PROVIDED INFORMATION →
▽
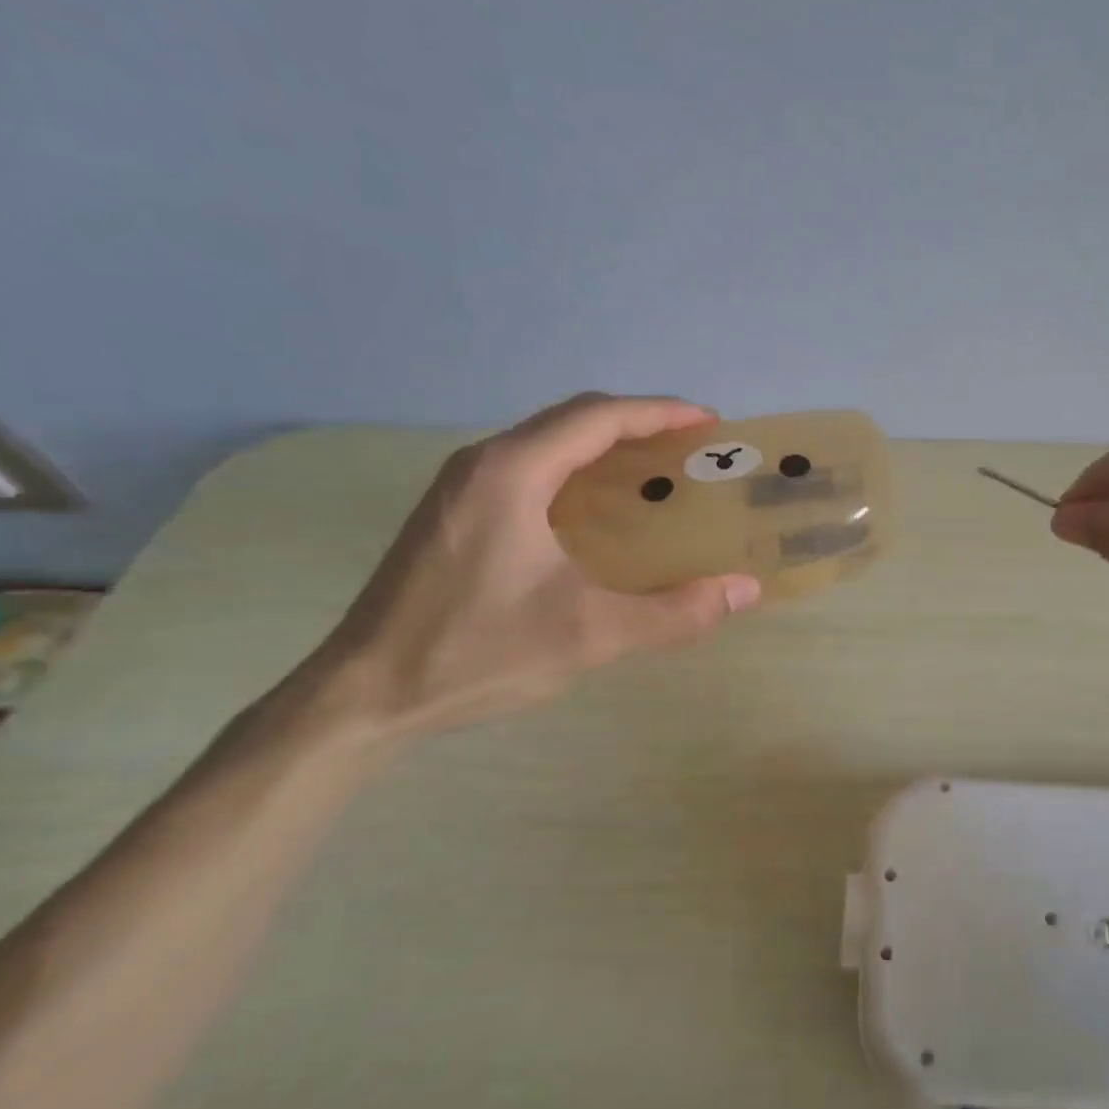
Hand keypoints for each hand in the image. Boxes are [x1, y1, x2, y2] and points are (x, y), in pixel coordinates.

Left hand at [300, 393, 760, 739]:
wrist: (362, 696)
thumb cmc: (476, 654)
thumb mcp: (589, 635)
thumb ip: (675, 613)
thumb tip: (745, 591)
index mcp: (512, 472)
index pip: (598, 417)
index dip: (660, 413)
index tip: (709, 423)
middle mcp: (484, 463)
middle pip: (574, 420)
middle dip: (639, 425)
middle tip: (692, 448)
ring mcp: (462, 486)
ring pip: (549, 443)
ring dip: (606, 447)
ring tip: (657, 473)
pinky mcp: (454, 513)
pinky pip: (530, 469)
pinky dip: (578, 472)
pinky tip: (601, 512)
△
▽
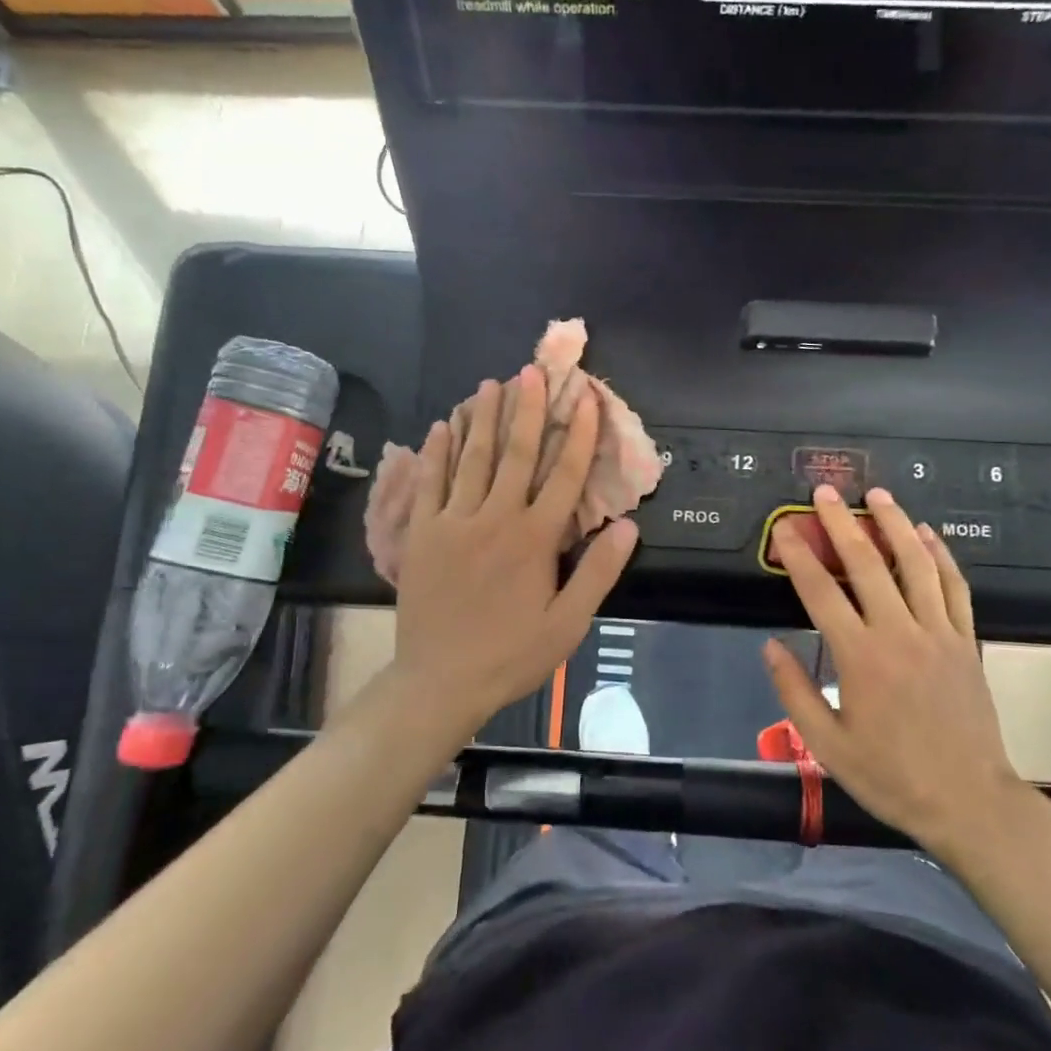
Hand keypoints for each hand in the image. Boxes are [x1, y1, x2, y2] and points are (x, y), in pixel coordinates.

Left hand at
△
Count the lines above in which the string "hand" occurs, and write the number with no other text.

ANSWER BOX → 4